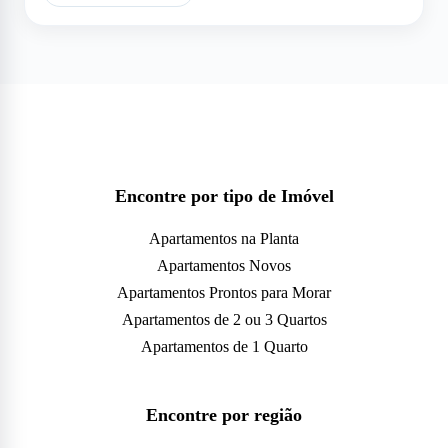
Encontre por tipo de Imóvel
Apartamentos na Planta
Apartamentos Novos
Apartamentos Prontos para Morar
Apartamentos de 2 ou 3 Quartos
Apartamentos de 1 Quarto
Encontre por região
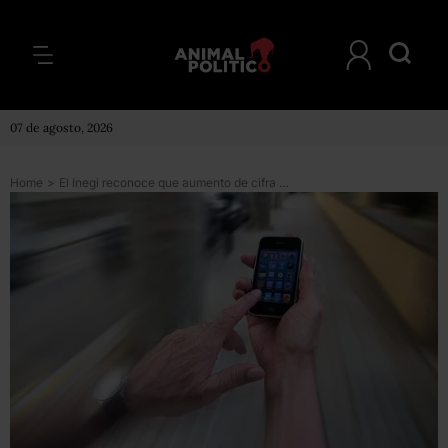
07 de agosto, 2026
Home
>
El Inegi reconoce que aumento de cifra de usuarios de Internet fue por un cambio metodológico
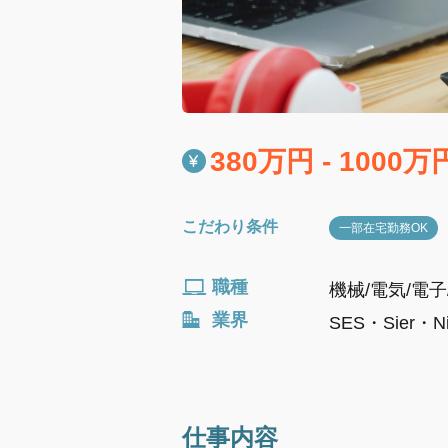
380万円 - 1000万
こだわり条件
一部在宅勤務OK
職種
機械/電気/電子
業界
SES・Sier・Ni
仕事内容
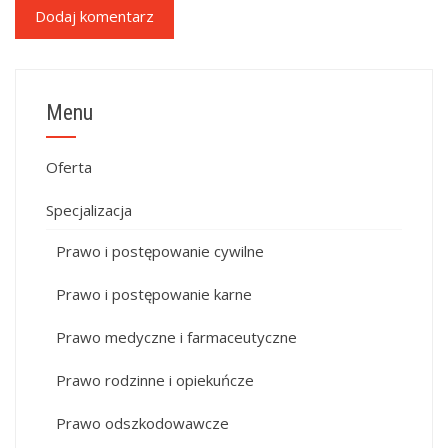
Menu
Oferta
Specjalizacja
Prawo i postępowanie cywilne
Prawo i postępowanie karne
Prawo medyczne i farmaceutyczne
Prawo rodzinne i opiekuńcze
Prawo odszkodowawcze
----
## Brief
Lines containing the word "Prawo": copy each of them from the material.

## Solution to this exercise
Prawo i postępowanie cywilne
Prawo i postępowanie karne
Prawo medyczne i farmaceutyczne
Prawo rodzinne i opiekuńcze
Prawo odszkodowawcze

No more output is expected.